A PhD exploring the digital music world led Dr Jenine Beekhuyzen into a highly guarded, secret and illegal community of music lovers.
Her research is the first to explore the controversial motivations for downloading illegal music and her findings came down to three Cs — cost, convenience and choice.
Dr Beekhuyzen said many music lovers did not have access to affordable, high quality music online in Australia, so they sought them via illegal means.
“Apple iTunes products are about 58 per cent more expensive in Australia than the US,” Dr Beekhuyzen said.
“Also, iTunes music tracks cost the same as CD tracks, even though the quality is significantly lower due to compression.

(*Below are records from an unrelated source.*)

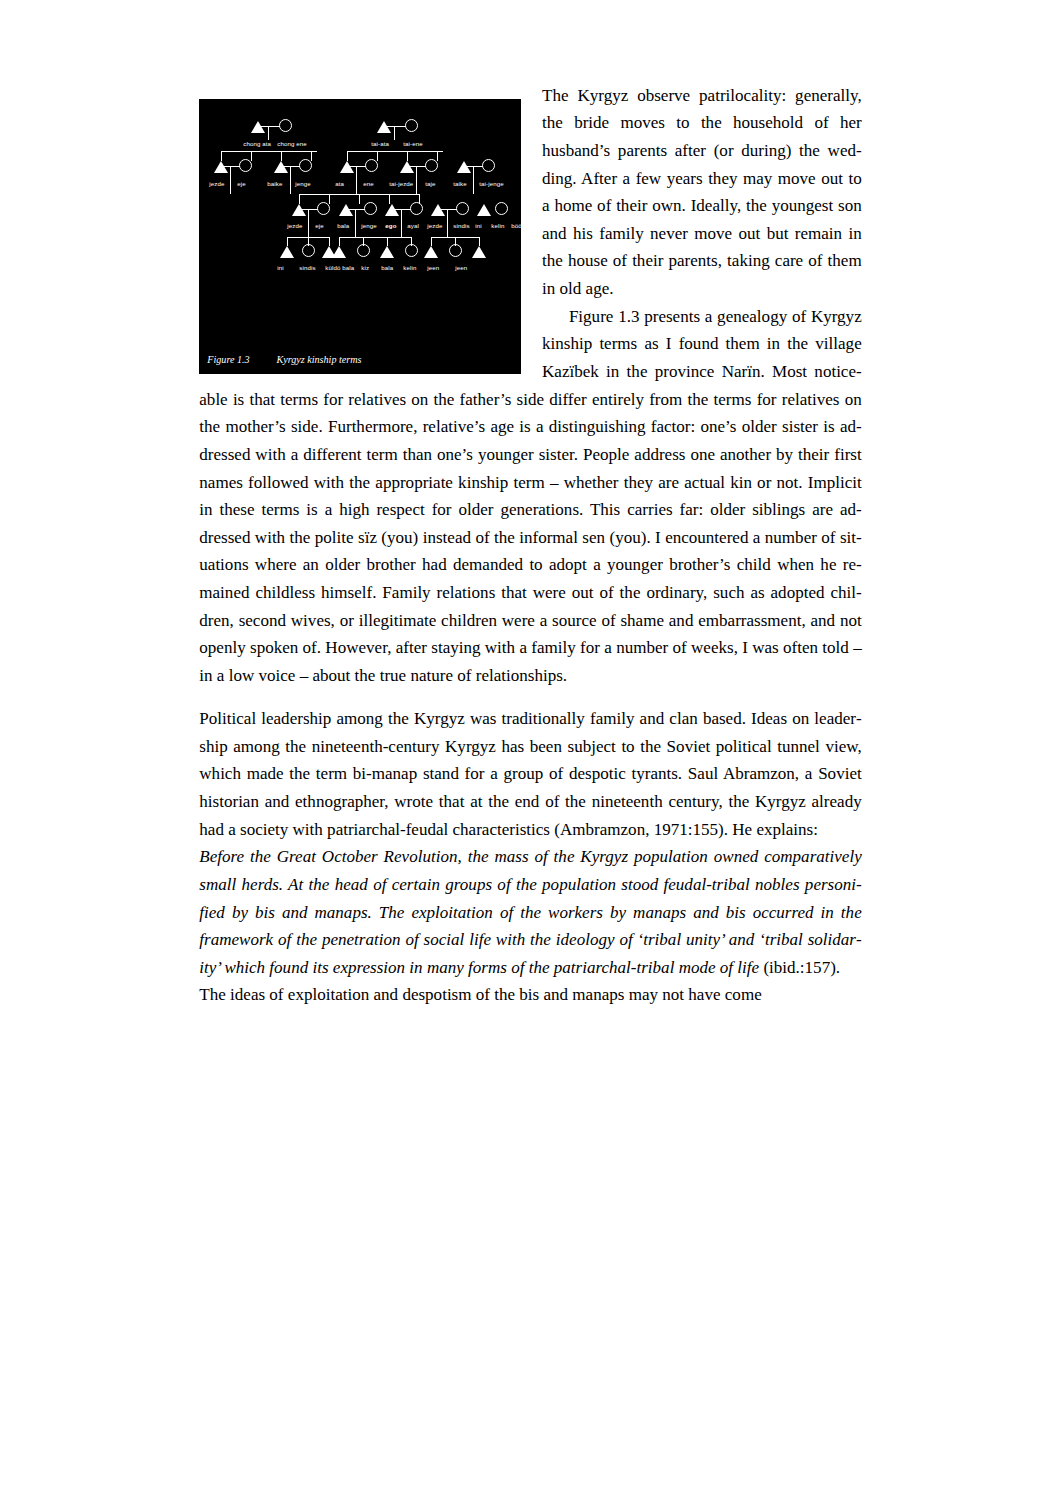chong ata
chong ene
tai-ata
tai-ene
jezde
eje
baike
jenge
ata
ene
tai-jezde
taje
taike
tai-jenge
jezde
eje
bala
jenge
ego
ayal
jezde
sindis
ini
kelin
böö
böö
ini
sindis
küldö bala
kiz
bala
kelin
jeen
jeen
Figure 1.3 Kyrgyz kinship terms
The Kyrgyz observe patrilocality: generally, the bride moves to the household of her husband’s parents after (or during) the wedding. After a few years they may move out to a home of their own. Ideally, the youngest son and his family never move out but remain in the house of their parents, taking care of them in old age.
Figure 1.3 presents a genealogy of Kyrgyz kinship terms as I found them in the village Kazïbek in the province Narïn. Most noticeable is that terms for relatives on the father’s side differ entirely from the terms for relatives on the mother’s side. Furthermore, relative’s age is a distinguishing factor: one’s older sister is addressed with a different term than one’s younger sister. People address one another by their first names followed with the appropriate kinship term – whether they are actual kin or not. Implicit in these terms is a high respect for older generations. This carries far: older siblings are addressed with the polite sïz (you) instead of the informal sen (you). I encountered a number of situations where an older brother had demanded to adopt a younger brother’s child when he remained childless himself. Family relations that were out of the ordinary, such as adopted children, second wives, or illegitimate children were a source of shame and embarrassment, and not openly spoken of. However, after staying with a family for a number of weeks, I was often told – in a low voice – about the true nature of relationships.
Political leadership among the Kyrgyz was traditionally family and clan based. Ideas on leadership among the nineteenth-century Kyrgyz has been subject to the Soviet political tunnel view, which made the term bi-manap stand for a group of despotic tyrants. Saul Abramzon, a Soviet historian and ethnographer, wrote that at the end of the nineteenth century, the Kyrgyz already had a society with patriarchal-feudal characteristics (Ambramzon, 1971:155). He explains:
Before the Great October Revolution, the mass of the Kyrgyz population owned comparatively small herds. At the head of certain groups of the population stood feudal-tribal nobles personified by bis and manaps. The exploitation of the workers by manaps and bis occurred in the framework of the penetration of social life with the ideology of ‘tribal unity’ and ‘tribal solidarity’ which found its expression in many forms of the patriarchal-tribal mode of life (ibid.:157).
The ideas of exploitation and despotism of the bis and manaps may not have come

“We often use the word ‘piracy’ to describe the illegal use of music, but it is a commercial term, which is not appropriate for people who download music for their personal use when the content they want is not available through paid options.”
Dr Beekhuyzen said iTunes and other digital music sites had failed to provide ways for people to connect and share music.
“Music is personal and people who belong to these secret digital communities like sharing their passion for music with like-minded people,” she said.
“The legitimate online music sites don’t understand this and hence they don’t give rewards, discounts or create a community environment.”
Dr Beekhuyzen’s research recommended reforming digital music’s pricing strategy, providing more choice on different types of music and making the sites more user-friendly and social.
“The music industry hasn’t been able to control the growth of illegal music communities and the industry’s best option is to embrace the technology used to distribute large files and use it to share music in ways that will benefit their bottom line.
Dr Beekhuyzen described the illegal community members as smart, technical people, who played an important role in promoting emerging musicians and bands.
“A lot of musicians feel these communities help to bring people to their shows and give people the chance to try before they buy.”
Dr Beekhuyzen interviewed 16 members from a number of underground music communities and was a member of a community for four months herself.